* [TRY IT]: Extract the lines below verbatim, leaving out the pictures.

* [INPUT DATA]:
********
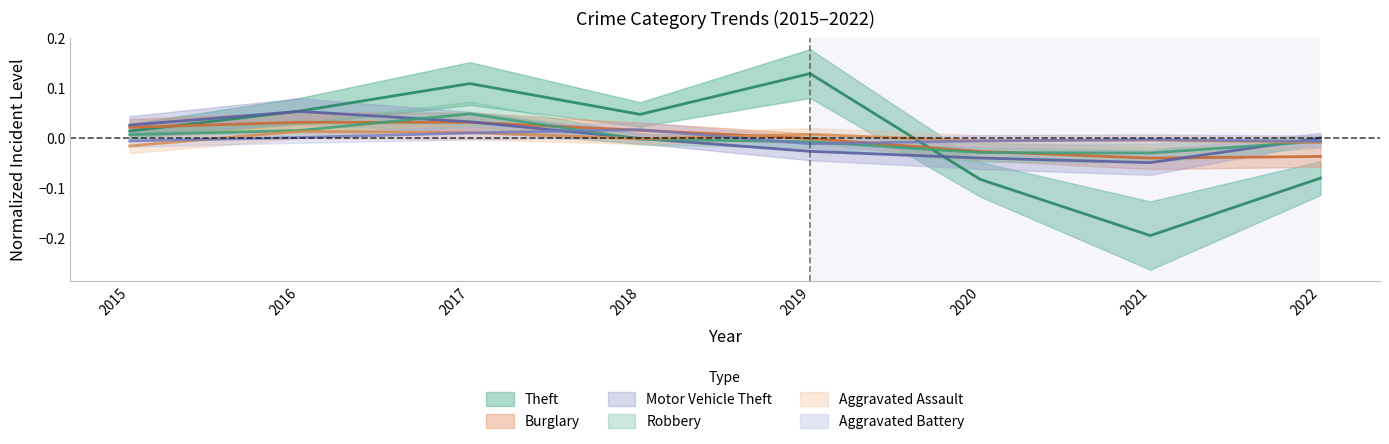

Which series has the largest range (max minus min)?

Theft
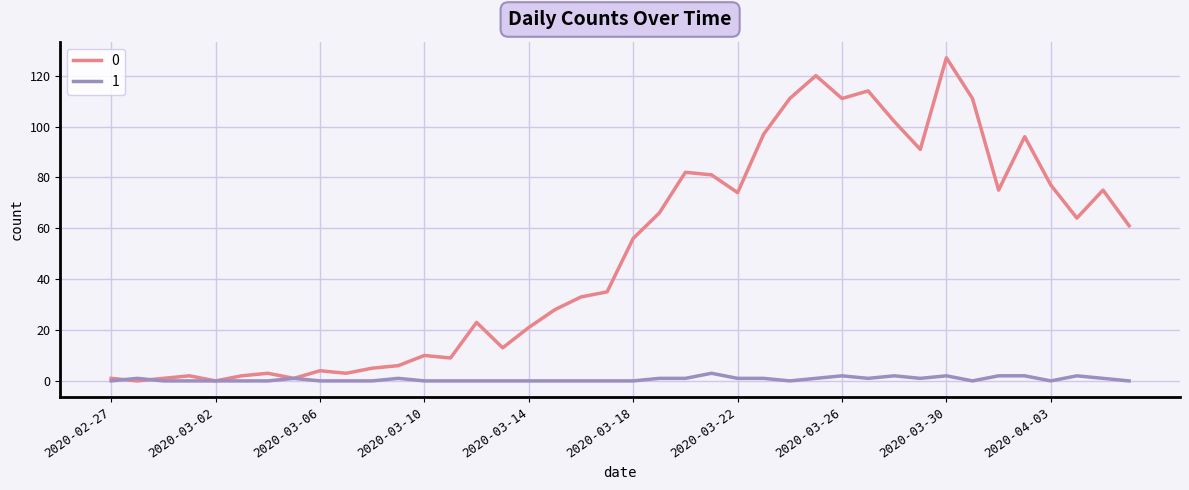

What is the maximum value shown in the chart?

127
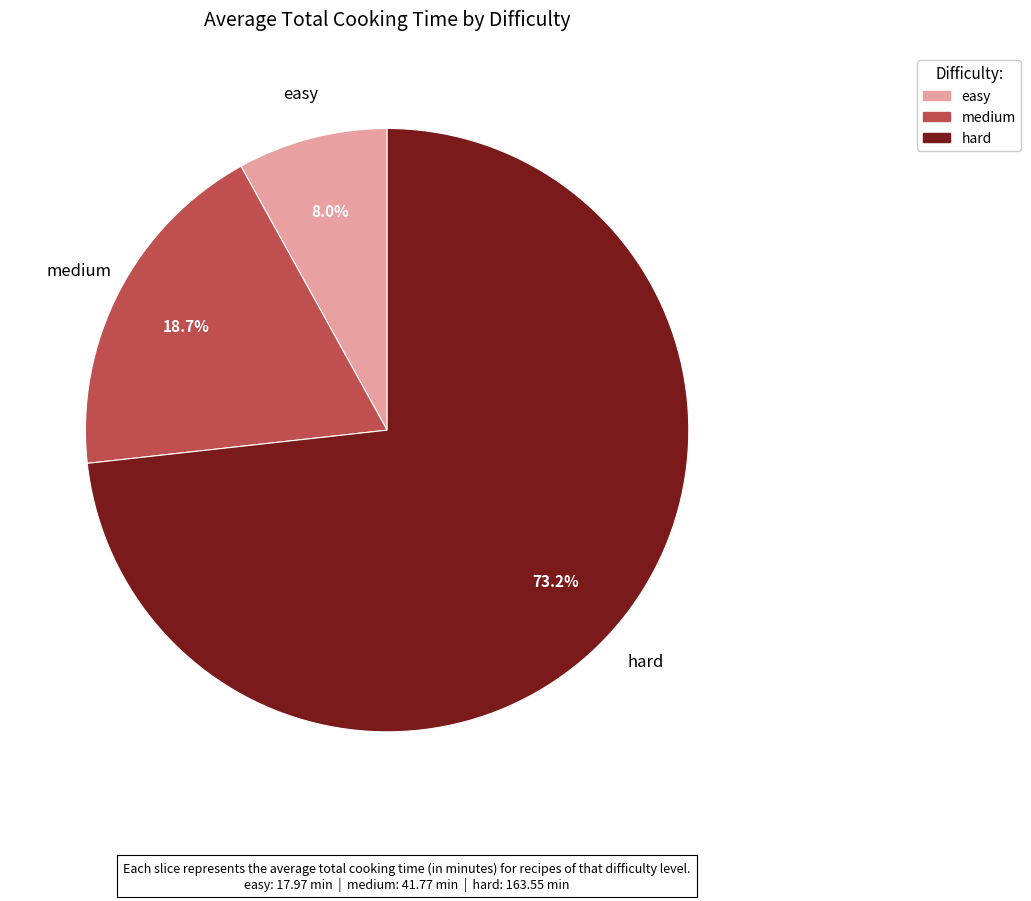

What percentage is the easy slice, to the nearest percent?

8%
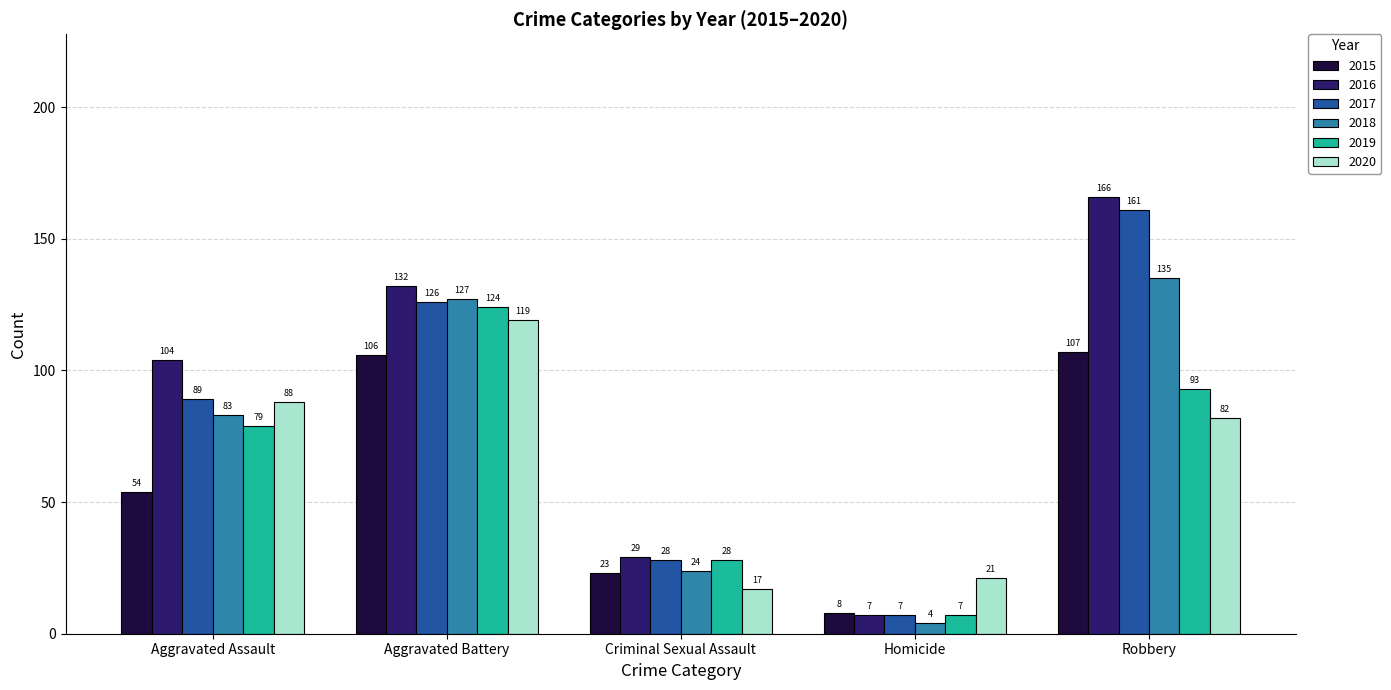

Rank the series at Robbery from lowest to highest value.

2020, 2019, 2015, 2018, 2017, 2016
********
* [ANSWER FOR THIS EXERCISE]:
Which series has the largest range (max minus min)?

Theft

What is the maximum value shown in the chart?

127

What percentage is the easy slice, to the nearest percent?

8%

Rank the series at Robbery from lowest to highest value.

2020, 2019, 2015, 2018, 2017, 2016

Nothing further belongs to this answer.